Saved entries
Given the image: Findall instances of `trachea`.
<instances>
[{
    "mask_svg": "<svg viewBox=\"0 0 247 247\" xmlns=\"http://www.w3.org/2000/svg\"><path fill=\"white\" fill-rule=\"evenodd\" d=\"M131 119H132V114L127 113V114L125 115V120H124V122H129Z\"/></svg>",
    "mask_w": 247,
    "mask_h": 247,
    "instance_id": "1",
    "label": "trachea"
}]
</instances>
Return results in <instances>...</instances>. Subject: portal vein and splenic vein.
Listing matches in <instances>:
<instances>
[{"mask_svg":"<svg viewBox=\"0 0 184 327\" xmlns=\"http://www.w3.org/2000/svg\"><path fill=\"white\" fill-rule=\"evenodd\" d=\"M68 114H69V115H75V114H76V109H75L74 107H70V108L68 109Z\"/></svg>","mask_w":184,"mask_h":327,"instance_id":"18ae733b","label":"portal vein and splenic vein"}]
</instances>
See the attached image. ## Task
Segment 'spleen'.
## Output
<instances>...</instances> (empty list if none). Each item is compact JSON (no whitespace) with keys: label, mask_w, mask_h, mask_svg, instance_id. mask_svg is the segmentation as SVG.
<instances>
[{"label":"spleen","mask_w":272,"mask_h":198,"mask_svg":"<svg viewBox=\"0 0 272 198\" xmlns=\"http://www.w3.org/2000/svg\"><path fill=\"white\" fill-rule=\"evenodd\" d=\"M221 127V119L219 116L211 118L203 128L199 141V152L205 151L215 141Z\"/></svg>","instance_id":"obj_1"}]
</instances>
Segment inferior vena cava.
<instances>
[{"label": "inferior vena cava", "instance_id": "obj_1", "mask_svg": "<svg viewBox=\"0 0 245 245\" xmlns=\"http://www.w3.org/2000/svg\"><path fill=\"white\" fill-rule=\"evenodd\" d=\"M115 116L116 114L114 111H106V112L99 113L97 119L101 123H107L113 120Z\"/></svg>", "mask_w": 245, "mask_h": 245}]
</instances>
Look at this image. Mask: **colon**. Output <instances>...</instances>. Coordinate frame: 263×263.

DESCRIPTION OF THE TASK: Show every line of the records above that contains the string "Output", treating uppercase and lowercase as different.

SOLUTION:
## Output
Look at this image. Mask: **colon**. Output <instances>...</instances>. Coordinate frame: 263×263.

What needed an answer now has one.